I think all of that is stupid. Hoffa’s been missing since 1975, not 1875. Charley has had many, many cases of people who disappeared before then and their bodies turned up and sometimes criminal charges even resulted. Although I think it’s unlikely that anyone would be charged in Hoffa’s case even if his body was found, the case is solvable. As to “he’s an adult” — well, guess what, the police are obligated to investigate cases of missing adults with suspected foul play. If those people who saying “don’t look for him, look for children instead” had their mother or somebody disappear, they’d change their tune really fast. Yes, Jimmy Hoffa was involved in organized crime — so what? The law is supposed to treat everyone equally. The murder of a drug dealer or mob enforcer is supposed to be investigated and prosecuted with the same zeal as the murder of a prom queen or soccer mom, though I admit in practice that doesn’t always happen.
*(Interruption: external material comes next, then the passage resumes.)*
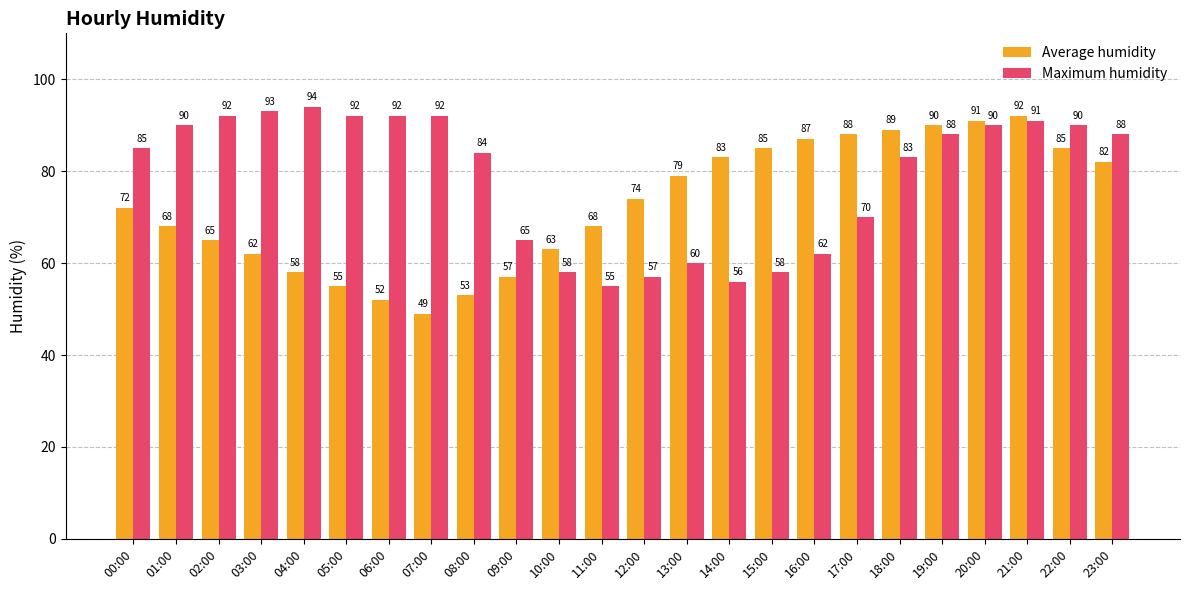

What is the spread (max minus min) of values at 20:00?

1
By all means, look for Mr. Hoffa’s remains. And he’s on my “to add” list with Charley. Along with thousands of others…

Jamel Williams gets rare mention in the press

The Toledo Blade, when talking about the much more recent disappearance of a two-year-old girl, brings up several other local cases including the almost totally forgotten disappearance of Jamel Williams, who went missing nineteen years ago last month. He was three. Although biracial, of mixed white and black ancestry, he had blond hair and blue eyes.

Jamel’s mother has refused to cooperate with the police, even to the extent of refusing to hand over a DNA sample for comparison with unidentified remains. They can’t force her to give them her DNA, and I don’t understand why she won’t do it. The only reasons I can think of for that are bad ones. I should note that, although Jamel and his mom and her boyfriend moved into their apartment almost six weeks before the child’s disappearance, no one else who lived in the building remembers having ever seen the child.

He never got very much press attention. It’s hard to get press attention for a missing child unless their family is willing to advocate for them, or at least be interviewed, and it looks like that didn’t happen.

I hope he’s alive. If he is, he would be 23 in August.